Wuppertal, la città dove Pina Bausch ha vissuto e lavorato con passione, per Goethe era la "città della pioggia sottile". Il suo documentario è letteralmente inondato di sole e luce.
Non c'è stato un piano, men che meno abbiamo sperato che tutto il tempo splendesse quel sole intenso. È stato un regalo, forse di Pina.
Nella scena del Pas de deux con la donna in abito rosso, forse il momento più bello, c'è da stropicciarsi gli occhi dal sole.
La mia preoccupazione era che ce ne fosse fin troppo! Quella luce era così bella, commovente, che temevo diventasse una scena sentimentale.
La scena sotto la sopraelevata è sommersa di luce. Una delle scene di danza più belle al cinema.
Wuppertal, evidentemente, si è meritata il suo posto al sole.
Pina Bausch non c'è più dal 2009. Eppure, questo film volevate farlo da molti anni. Perché è passato tanto tempo?

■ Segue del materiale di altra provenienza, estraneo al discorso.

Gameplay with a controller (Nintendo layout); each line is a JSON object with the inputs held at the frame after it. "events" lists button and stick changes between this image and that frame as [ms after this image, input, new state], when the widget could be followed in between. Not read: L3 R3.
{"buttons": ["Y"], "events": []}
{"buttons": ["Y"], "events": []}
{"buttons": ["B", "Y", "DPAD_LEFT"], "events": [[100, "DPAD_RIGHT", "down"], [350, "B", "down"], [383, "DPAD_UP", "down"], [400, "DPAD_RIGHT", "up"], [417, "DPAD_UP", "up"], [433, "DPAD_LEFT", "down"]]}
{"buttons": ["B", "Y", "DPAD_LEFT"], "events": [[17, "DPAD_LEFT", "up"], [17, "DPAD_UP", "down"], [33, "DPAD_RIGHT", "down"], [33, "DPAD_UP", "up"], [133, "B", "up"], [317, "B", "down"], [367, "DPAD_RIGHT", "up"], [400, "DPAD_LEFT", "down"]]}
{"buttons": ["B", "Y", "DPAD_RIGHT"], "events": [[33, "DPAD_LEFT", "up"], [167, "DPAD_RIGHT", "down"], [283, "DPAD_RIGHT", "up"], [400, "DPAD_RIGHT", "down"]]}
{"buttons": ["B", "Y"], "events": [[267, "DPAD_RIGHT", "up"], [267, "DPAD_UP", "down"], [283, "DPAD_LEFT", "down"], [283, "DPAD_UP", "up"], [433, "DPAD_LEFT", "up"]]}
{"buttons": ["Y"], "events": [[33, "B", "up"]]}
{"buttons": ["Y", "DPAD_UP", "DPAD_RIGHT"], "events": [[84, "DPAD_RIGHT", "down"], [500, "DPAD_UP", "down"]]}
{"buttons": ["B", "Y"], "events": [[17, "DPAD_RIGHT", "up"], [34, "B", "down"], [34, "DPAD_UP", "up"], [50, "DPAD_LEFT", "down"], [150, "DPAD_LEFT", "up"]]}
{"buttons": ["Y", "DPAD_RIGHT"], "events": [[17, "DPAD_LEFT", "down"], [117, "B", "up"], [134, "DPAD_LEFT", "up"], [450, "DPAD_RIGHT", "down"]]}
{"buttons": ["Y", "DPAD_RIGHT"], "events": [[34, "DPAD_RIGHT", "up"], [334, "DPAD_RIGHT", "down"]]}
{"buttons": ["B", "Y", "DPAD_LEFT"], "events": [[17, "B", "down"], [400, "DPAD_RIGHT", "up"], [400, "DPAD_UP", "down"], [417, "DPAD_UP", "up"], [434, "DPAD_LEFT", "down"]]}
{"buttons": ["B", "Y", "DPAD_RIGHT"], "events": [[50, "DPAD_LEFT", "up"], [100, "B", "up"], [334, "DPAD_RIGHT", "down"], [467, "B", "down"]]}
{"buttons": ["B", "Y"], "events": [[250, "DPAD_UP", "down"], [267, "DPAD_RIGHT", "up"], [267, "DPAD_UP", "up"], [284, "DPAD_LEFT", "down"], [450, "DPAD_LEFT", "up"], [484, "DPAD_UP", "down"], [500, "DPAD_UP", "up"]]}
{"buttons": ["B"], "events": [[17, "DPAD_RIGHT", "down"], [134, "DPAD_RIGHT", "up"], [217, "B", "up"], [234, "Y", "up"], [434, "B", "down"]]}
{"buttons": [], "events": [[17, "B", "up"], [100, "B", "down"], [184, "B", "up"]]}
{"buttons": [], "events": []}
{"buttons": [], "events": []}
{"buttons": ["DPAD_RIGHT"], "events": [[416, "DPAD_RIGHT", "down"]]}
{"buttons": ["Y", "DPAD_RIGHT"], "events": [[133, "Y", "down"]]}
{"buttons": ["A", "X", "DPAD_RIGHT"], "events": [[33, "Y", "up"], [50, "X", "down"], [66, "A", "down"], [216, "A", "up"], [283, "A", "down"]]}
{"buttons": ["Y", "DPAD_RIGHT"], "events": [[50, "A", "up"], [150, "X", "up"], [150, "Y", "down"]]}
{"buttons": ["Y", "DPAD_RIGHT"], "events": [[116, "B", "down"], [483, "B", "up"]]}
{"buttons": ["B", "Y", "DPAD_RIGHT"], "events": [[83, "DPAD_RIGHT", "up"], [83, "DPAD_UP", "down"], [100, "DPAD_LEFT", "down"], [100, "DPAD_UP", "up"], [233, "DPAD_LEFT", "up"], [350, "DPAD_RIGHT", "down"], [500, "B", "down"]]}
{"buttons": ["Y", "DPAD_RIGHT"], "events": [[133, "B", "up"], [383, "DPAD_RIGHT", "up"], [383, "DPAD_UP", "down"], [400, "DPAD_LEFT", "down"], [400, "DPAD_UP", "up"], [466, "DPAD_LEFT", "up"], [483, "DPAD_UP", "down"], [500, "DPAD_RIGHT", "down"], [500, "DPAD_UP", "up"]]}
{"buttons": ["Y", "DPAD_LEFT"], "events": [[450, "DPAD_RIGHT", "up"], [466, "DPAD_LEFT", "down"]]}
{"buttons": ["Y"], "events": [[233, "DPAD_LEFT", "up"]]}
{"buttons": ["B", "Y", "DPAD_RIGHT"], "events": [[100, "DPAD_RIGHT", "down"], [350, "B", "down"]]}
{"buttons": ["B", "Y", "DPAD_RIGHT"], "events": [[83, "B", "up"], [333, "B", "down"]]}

Quando dicevo a Pina di fare un film insieme, lei sorrideva. Come faceva sempre lei, come era lei, riservata, attenta. Poi cominciò lei a chiedermi quando avremmo fatto il film, ma ero io a non avere una risposta. Non ero sicuro di cosa fare con l'arte di Pina, se, su uno schermo, con l'artigianato del mio cinema, avrebbe avuto un senso riprodurla.
Poi è arrivato il 3D.
Era il 2007. Fu come un lampo. Improvvisamente sapevo come sarebbe stato il mio film sulla danza di Pina Bausch. Se si toglie di mezzo l'idea da teatrino di burattini inizialmente legata al 3D, si ha un mezzo completamente, radicalmente, nuovo, che nulla ha a che fare con gli effetti speciali, bensí con una nuova dimensione del sentire.
Ci sono filosofi che hanno descritto la danza come la lingua più precisa e veritiera che ci sia. Nietsche fa dire a Zarathustra: "crederei solo a un Dio che sapesse danzare”.
La lingua parlata, concettuale, con la grammatica, il vocabolario e tutte le strutture possibile, è sorprendentemente bidimensionale. Il lavoro di Pina, la danza, che l'uomo conosce e pratica da quando è su questo mondo, è lingua del corpo, dello spazio, della fusione e dello scontro. Una lingua da sempre tridimensionale!
L'improvvisa morte di Pina Bausch non le ha fatto venire voglia di mettere il progetto in un cassetto? Si, l'ho quasi fatto. Per settimane ho pensato che non avesse più senso. Poi sono venuti i ballerini a trovarmi. Ed è stato subito chiaro che fare questo film sarebbe stato l'omaggio e il regalo che Pina avrebbe desiderato.